▸ What the task asks
Lay out only the lines from the start of the records up to and including the one containing "difficile stabilire quale sia il" as a Markdown table with the columns Number and Line. Omit the pictures and any blank lines.

[Entries drawn from a collection]
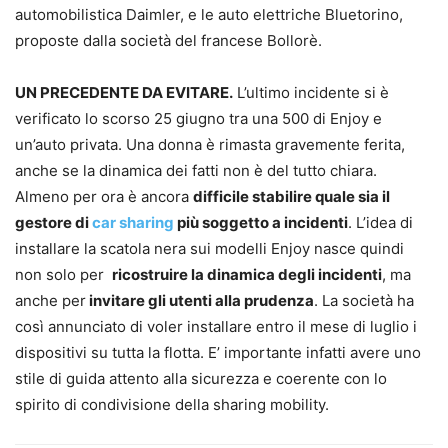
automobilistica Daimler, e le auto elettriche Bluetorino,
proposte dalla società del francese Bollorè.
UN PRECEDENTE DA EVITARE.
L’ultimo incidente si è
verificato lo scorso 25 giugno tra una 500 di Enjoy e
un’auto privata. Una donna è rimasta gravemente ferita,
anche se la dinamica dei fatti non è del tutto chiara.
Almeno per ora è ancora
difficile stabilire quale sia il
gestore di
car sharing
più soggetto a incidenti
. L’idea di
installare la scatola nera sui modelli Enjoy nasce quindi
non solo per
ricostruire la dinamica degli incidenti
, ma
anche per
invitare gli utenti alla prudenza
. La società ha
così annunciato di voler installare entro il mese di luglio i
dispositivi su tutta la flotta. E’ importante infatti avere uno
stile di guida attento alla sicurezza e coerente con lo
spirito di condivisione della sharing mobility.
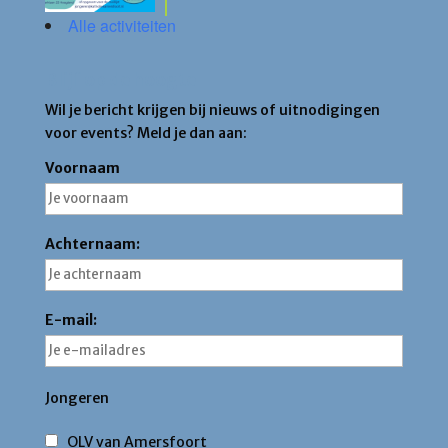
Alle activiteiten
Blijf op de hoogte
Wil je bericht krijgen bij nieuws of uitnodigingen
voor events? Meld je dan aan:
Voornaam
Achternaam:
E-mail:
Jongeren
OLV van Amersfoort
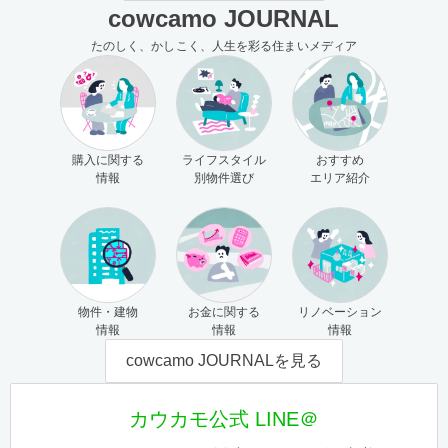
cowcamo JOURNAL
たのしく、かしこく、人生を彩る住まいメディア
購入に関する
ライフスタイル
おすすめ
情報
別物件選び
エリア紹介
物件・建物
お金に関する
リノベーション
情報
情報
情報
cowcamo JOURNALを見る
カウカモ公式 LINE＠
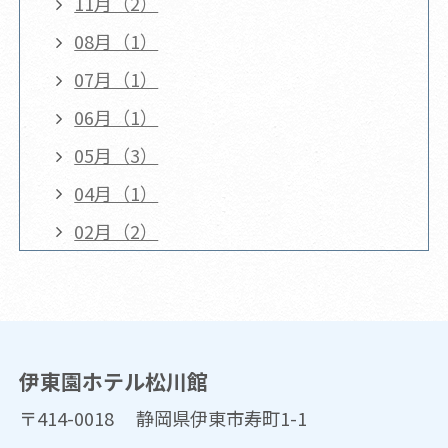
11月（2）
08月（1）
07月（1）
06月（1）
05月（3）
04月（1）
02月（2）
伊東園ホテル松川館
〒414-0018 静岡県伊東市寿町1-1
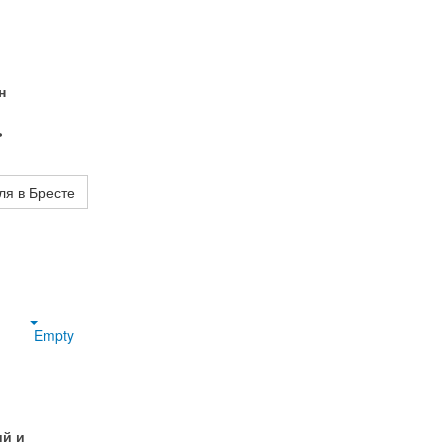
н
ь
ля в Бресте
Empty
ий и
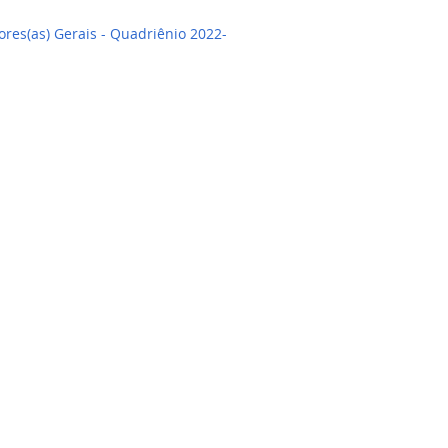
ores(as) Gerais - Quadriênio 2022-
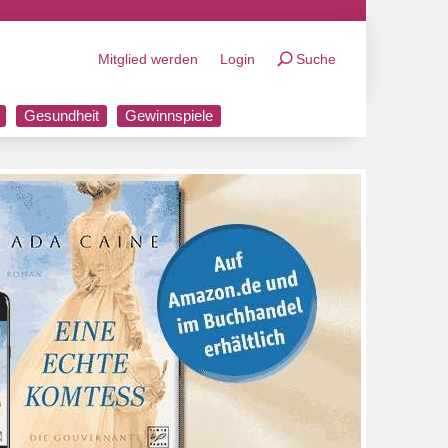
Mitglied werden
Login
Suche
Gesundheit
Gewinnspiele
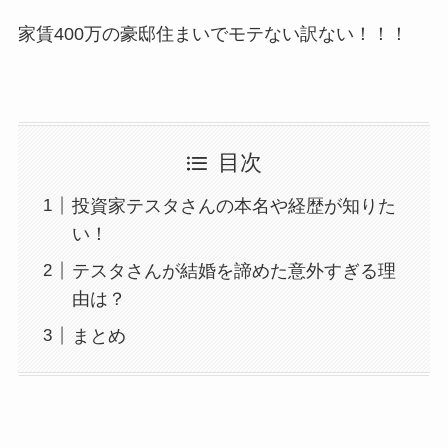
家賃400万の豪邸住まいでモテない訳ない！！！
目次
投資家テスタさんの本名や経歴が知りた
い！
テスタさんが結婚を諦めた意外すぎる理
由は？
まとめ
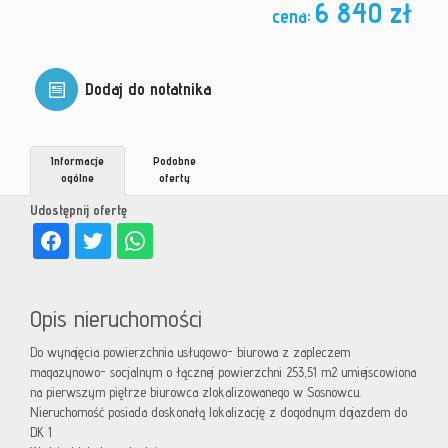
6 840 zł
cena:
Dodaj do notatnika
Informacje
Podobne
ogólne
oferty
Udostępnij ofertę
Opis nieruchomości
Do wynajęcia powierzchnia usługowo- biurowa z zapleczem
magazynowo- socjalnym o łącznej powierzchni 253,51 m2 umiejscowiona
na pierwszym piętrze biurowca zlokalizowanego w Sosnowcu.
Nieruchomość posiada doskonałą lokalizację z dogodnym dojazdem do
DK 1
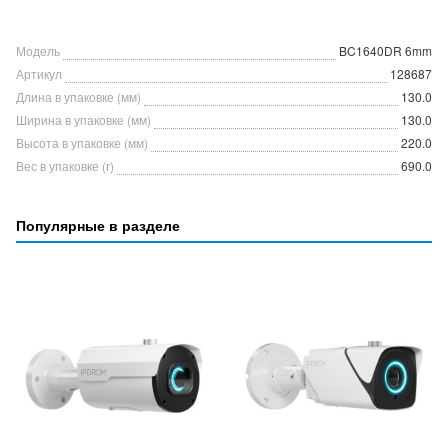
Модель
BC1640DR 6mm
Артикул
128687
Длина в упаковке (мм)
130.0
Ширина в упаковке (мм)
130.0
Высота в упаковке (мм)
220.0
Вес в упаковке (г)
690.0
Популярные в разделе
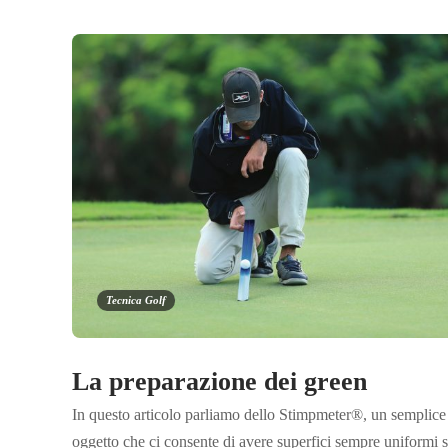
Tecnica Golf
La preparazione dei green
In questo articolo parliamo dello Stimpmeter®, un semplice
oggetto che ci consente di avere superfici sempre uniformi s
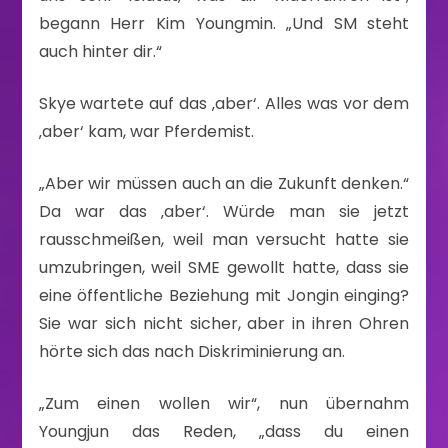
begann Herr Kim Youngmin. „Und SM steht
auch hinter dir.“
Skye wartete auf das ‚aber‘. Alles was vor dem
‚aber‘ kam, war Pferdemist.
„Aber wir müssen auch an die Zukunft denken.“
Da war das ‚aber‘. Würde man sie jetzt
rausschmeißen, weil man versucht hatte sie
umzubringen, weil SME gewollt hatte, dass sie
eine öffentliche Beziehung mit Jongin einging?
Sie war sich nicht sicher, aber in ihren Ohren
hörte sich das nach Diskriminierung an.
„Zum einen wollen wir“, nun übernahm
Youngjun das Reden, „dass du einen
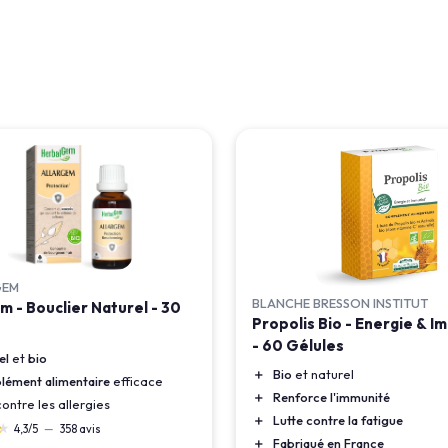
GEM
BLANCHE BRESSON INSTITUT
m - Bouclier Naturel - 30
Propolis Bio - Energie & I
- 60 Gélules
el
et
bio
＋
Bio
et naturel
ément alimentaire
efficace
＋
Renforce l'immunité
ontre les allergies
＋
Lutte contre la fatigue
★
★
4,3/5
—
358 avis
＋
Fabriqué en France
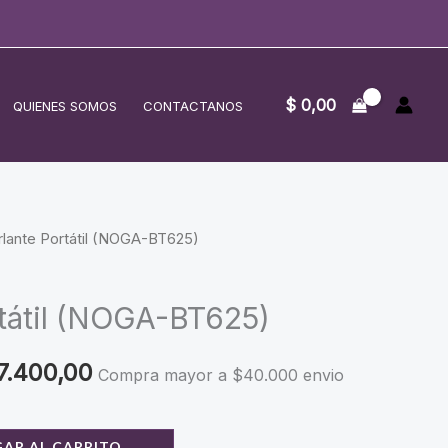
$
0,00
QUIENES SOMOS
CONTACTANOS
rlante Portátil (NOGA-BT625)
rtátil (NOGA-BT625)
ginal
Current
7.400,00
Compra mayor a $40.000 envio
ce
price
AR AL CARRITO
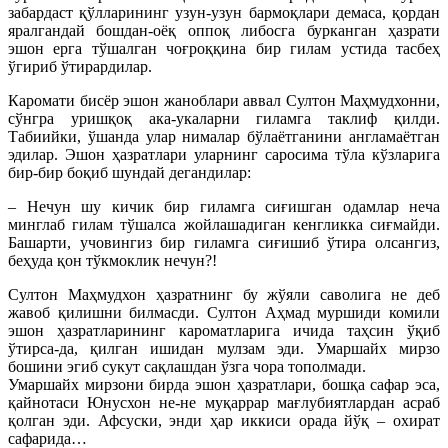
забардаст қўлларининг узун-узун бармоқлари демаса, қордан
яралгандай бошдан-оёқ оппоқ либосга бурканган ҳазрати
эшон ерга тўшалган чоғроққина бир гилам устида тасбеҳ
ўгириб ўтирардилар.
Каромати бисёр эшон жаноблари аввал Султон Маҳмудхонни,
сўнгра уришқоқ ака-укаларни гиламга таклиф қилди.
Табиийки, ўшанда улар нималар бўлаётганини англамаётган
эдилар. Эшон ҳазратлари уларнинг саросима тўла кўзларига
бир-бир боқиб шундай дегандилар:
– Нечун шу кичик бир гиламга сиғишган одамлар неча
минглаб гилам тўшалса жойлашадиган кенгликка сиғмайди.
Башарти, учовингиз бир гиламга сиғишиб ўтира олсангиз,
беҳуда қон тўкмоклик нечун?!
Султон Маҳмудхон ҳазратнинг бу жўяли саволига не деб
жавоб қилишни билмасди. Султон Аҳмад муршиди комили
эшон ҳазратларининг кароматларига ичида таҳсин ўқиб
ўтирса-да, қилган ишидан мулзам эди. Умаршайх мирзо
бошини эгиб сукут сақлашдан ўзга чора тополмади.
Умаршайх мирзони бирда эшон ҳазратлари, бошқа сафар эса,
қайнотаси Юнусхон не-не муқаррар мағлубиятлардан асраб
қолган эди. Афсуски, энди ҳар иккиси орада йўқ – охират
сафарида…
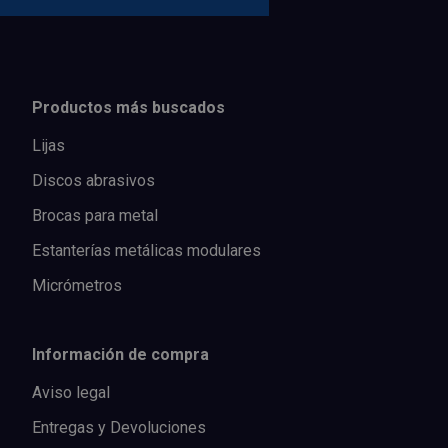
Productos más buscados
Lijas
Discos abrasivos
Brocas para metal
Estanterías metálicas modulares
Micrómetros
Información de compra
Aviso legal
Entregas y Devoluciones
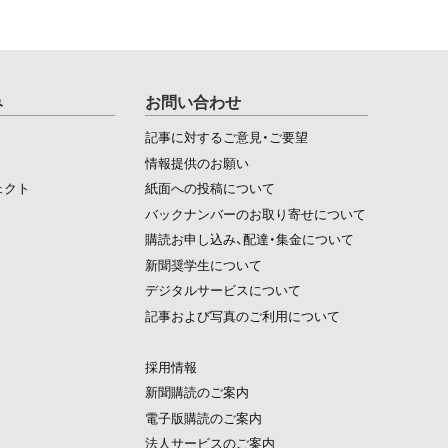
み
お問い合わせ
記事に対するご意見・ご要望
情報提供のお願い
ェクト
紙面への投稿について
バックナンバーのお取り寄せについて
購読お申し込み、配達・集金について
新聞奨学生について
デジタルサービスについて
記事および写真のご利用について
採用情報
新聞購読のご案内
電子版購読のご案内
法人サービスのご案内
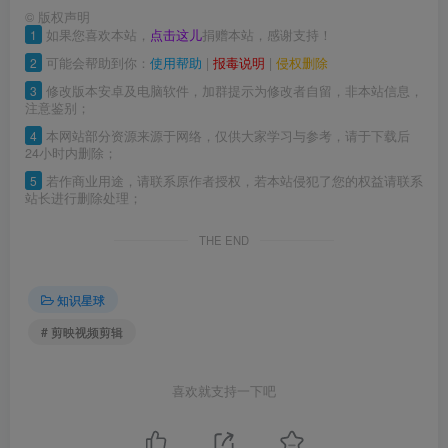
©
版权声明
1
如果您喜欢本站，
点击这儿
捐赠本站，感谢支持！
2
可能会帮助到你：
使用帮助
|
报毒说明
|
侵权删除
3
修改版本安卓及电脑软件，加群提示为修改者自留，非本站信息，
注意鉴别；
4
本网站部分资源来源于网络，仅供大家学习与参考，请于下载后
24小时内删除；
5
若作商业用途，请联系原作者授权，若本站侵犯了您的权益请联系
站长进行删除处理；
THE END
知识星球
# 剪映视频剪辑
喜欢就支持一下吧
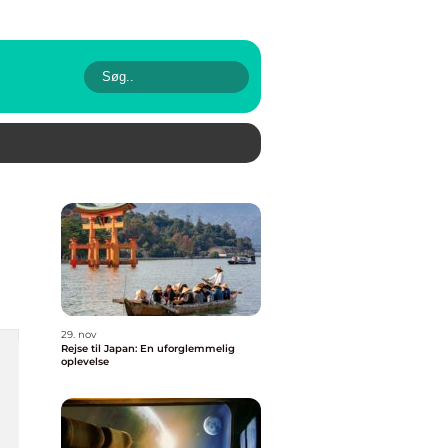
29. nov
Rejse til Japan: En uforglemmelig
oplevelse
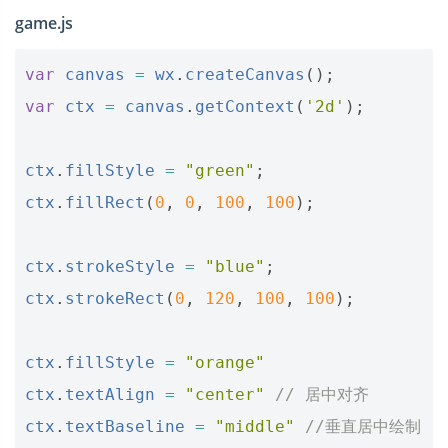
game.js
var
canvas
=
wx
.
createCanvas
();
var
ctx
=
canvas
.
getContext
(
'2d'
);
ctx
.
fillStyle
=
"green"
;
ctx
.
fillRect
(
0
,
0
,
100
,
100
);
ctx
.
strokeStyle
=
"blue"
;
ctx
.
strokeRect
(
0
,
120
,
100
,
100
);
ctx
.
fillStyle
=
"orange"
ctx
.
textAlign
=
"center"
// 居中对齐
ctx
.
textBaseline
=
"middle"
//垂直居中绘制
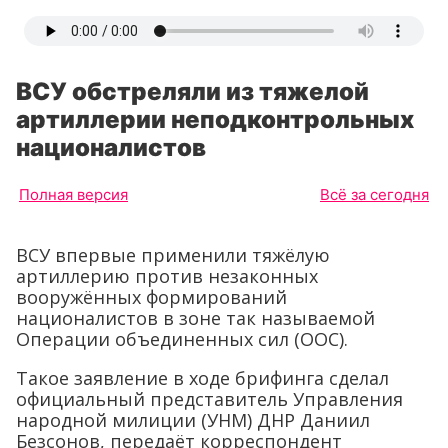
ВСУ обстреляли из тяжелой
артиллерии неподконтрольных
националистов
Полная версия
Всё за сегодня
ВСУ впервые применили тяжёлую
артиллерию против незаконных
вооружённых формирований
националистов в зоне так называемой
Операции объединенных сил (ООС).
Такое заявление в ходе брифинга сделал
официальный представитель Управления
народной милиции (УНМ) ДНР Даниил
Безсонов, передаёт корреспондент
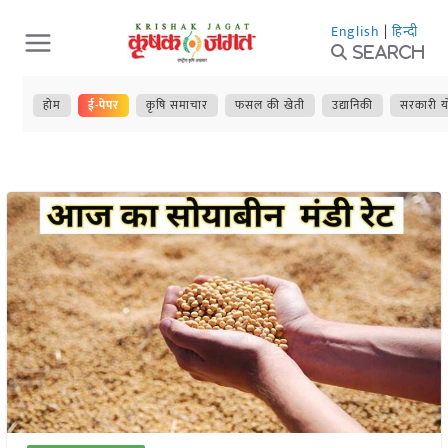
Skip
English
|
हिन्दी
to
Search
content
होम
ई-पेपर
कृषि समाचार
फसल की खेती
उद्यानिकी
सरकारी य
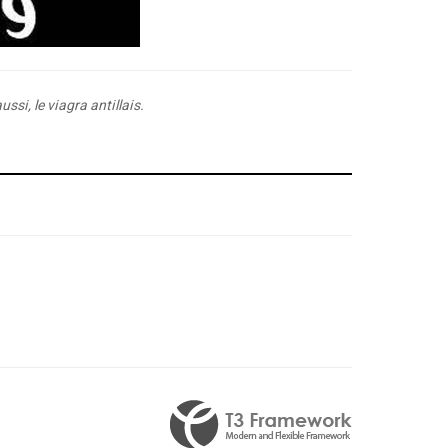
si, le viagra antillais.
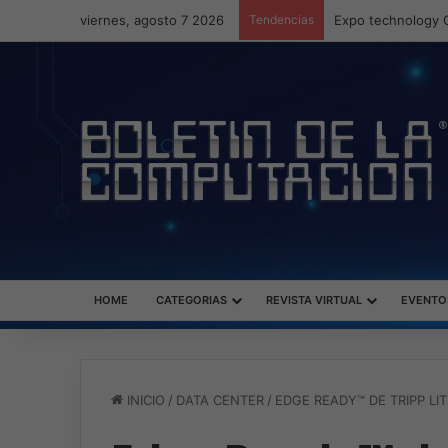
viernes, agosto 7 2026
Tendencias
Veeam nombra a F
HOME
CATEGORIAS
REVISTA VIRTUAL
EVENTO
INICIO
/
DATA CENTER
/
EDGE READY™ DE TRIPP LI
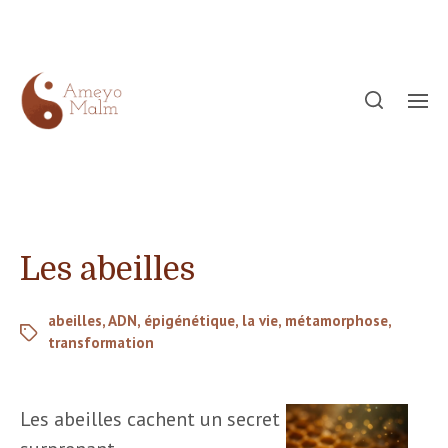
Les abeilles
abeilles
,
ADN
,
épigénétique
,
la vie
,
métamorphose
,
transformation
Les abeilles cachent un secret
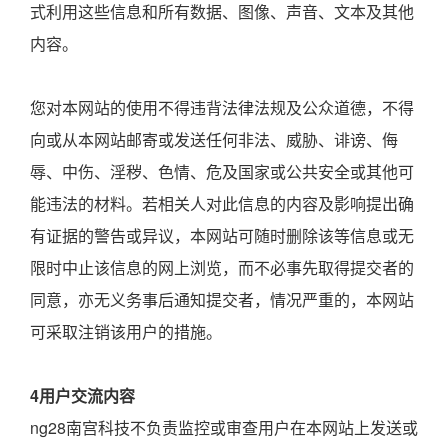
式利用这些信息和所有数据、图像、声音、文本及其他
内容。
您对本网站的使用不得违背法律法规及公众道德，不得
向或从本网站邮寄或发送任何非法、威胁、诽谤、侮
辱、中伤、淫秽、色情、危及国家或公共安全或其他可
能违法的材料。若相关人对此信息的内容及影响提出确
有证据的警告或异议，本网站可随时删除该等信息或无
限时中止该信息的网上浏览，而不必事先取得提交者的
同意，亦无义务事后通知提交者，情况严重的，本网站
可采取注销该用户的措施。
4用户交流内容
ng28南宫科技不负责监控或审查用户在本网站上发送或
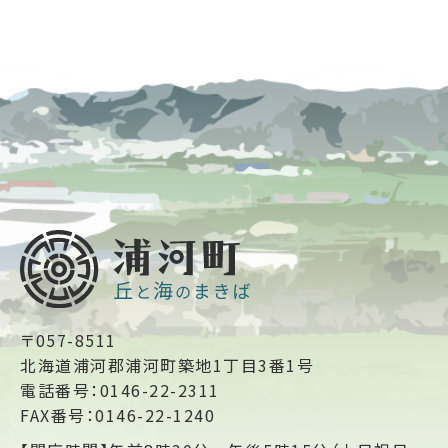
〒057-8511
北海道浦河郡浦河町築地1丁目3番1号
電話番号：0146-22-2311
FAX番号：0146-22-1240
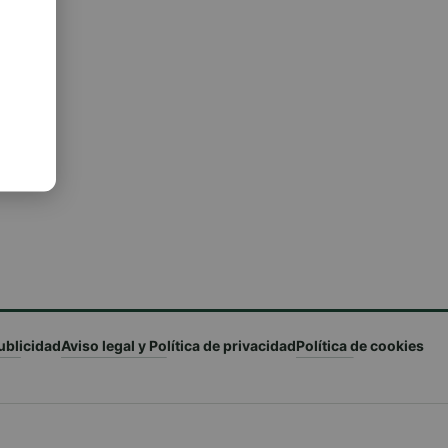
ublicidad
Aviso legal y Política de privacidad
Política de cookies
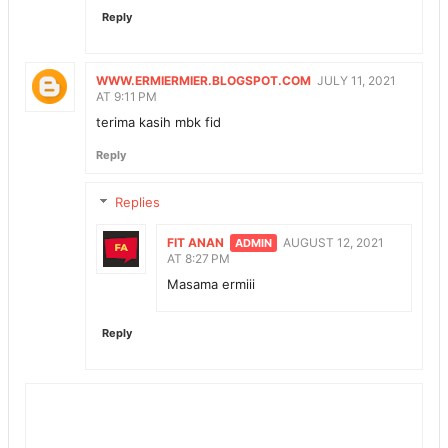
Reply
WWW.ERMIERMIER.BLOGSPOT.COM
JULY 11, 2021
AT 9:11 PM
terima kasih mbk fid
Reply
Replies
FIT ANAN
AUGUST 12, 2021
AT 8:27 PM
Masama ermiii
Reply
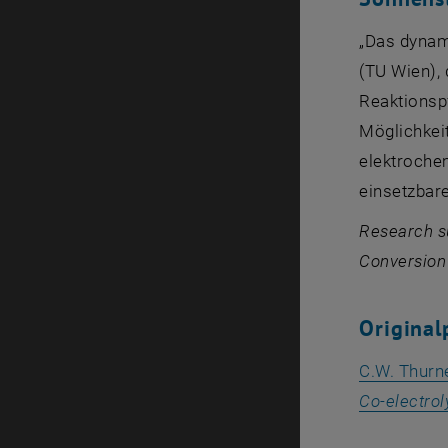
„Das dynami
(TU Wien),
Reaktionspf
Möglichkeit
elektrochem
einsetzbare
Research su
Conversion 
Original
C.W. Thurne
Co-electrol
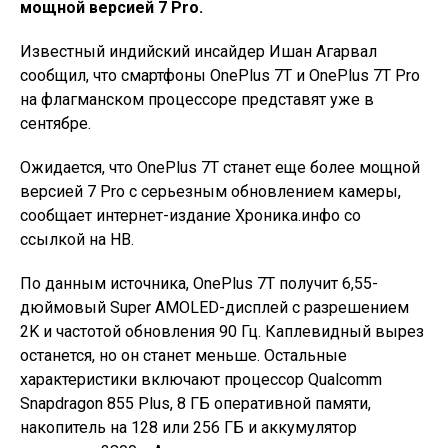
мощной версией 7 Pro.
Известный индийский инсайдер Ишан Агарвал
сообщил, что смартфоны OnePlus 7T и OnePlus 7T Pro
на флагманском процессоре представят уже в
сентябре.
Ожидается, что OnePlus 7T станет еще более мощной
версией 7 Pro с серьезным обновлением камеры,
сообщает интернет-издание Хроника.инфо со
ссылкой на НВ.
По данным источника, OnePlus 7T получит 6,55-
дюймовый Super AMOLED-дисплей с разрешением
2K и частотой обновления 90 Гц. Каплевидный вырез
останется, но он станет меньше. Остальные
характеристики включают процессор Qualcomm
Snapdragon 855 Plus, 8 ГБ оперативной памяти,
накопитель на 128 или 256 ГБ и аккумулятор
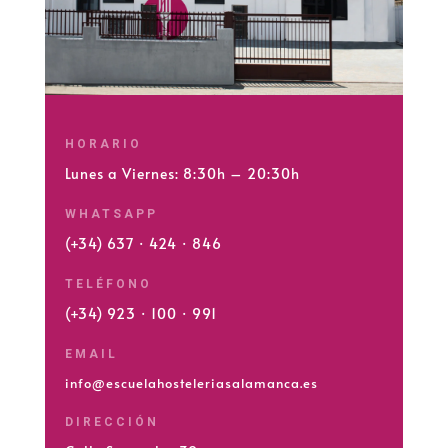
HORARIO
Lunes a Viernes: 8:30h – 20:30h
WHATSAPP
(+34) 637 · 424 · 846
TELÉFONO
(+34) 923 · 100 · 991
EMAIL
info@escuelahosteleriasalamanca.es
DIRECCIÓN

▸ Exercise result
| Number | Line |
|---|---|
| 1 | automobilistica Daimler, e le auto elettriche Bluetorino, |
| 2 | proposte dalla società del francese Bollorè. |
| 3 | UN PRECEDENTE DA EVITARE. |
| 4 | L’ultimo incidente si è |
| 5 | verificato lo scorso 25 giugno tra una 500 di Enjoy e |
| 6 | un’auto privata. Una donna è rimasta gravemente ferita, |
| 7 | anche se la dinamica dei fatti non è del tutto chiara. |
| 8 | Almeno per ora è ancora |
| 9 | difficile stabilire quale sia il |